CONSIGNE 1: Pouvez-vous reproduire le passage du texte sur l'économie numérique qui va de « Certes, on ne » à « à la croissance ! » ?

TEXTE:
Le numérique redéfinit l’économie. Dans cette ébullition, les économistes sont absents. Un concept d’origine économique joue pourtant un rôle essentiel dans les débats: c’est celui d’ »externalité ».

«Jusqu’où les limites d’un nouveau monde numérique?». Tel est le titre étrange d’un débat d’économistes auquel j’ai récemment participé. Étrange, en effet. Il y a 40 ans qu’on oppose le bit et l’atome, mais ça ne fait rien! La question de l’économie resterait la croissance et la question du numérique serait celle des limites.

Certes, on ne peut plus avoir la naïveté de penser le numérique comme un immatériel illimité. Les data-centers polluent, les ordinateurs chauffent, le numérique est bourré de métaux rares, il ne peut s’abstenir de contraintes écologiques. Mais avec le numérique, on est entré dans un autre régime de modernité que celui de la modernité classique. Tous les repères se déplacent et c’est de cela qu’il faut parler.

La question de l’économie, ce n’est plus celle de la croissance, c’est celle de sa métamorphose. La question n’est plus celle des limites de premier ordre, c’est celle des externalités et – en quelque sorte – des limites de second ordre.

1- Économie : l’heure est à la métamorphose, pas à la croissance !

Nous sommes dans des économies dont le capital est financier, dont l’emploi est tertiaire, dont les schémas de gouvernement sont industriels mais dont les principes vivants sont de plus en plus d’un autre ordre. On ne sait plus quel est la valeur d’un bien et encore moins d’un actif. La loi de Gresham disait que la mauvaise monnaie chasse la bonne ! Nous sommes face à une super-loi de Gresham ! Le numérique devient le nouvel équivalent général et la monnaie perd sa signification. Le numérique passe à l’échelle nano, 10-9, et la quantité de flux et de déplacements comptabilisés dépasse l’entendement. On crée des certificats CO2, on installe des puces sur les abeilles pour suivre pas à pas la pollinisation, on trace un par un les téléchargements, on apprend à spéculer sur des micro-variations de cours. La monnaie fait mine de rivaliser et monétise le plus possible de compteurs. La masse monétaire enfle. Le numérique chasse la monnaie.

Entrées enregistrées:

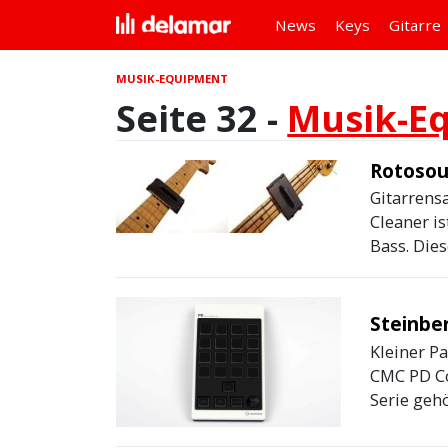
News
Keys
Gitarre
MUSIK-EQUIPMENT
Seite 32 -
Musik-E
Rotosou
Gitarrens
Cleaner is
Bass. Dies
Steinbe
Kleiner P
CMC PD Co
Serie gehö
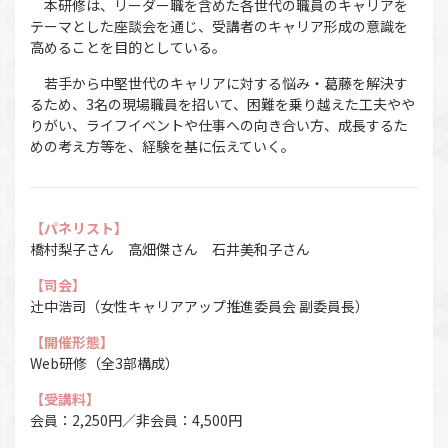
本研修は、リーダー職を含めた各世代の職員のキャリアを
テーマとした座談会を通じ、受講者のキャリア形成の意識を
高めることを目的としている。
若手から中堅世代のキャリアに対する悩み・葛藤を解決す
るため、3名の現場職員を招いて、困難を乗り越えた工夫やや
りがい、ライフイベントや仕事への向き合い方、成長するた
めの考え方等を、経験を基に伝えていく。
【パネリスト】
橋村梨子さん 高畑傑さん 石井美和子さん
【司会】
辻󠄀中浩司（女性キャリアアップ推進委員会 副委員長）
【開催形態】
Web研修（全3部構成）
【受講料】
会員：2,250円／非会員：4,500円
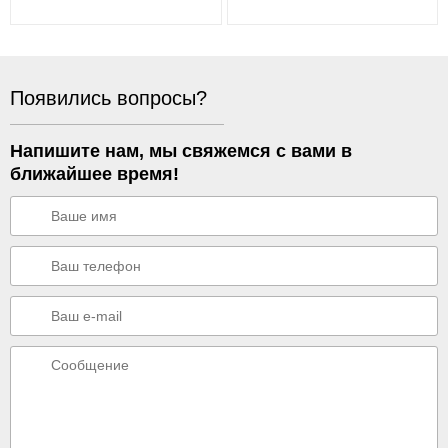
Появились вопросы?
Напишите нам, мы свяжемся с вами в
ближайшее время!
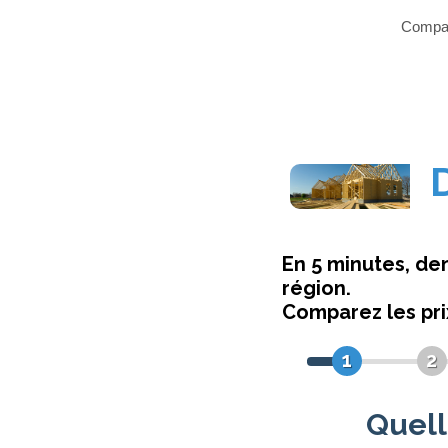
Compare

CONSIGNE 2: Pouvez-vous transformer en liste JSON de chaînes les lignes des entrées, de celle qui contient « Появились вопросы? » jusqu'à la fin des entrées incluse, avec une chaîne par ligne et sans les lignes vides ? Laissez de côté les images.

RÉSULTAT ATTENDU 1:
Certes, on ne peut plus avoir la naïveté de penser le numérique comme un immatériel illimité. Les data-centers polluent, les ordinateurs chauffent, le numérique est bourré de métaux rares, il ne peut s’abstenir de contraintes écologiques. Mais avec le numérique, on est entré dans un autre régime de modernité que celui de la modernité classique. Tous les repères se déplacent et c’est de cela qu’il faut parler.

La question de l’économie, ce n’est plus celle de la croissance, c’est celle de sa métamorphose. La question n’est plus celle des limites de premier ordre, c’est celle des externalités et – en quelque sorte – des limites de second ordre.

1- Économie : l’heure est à la métamorphose, pas à la croissance !

RÉSULTAT ATTENDU 2:
[
  "Появились вопросы?",
  "Напишите нам, мы свяжемся с вами в",
  "ближайшее время!",
  "Compare"
]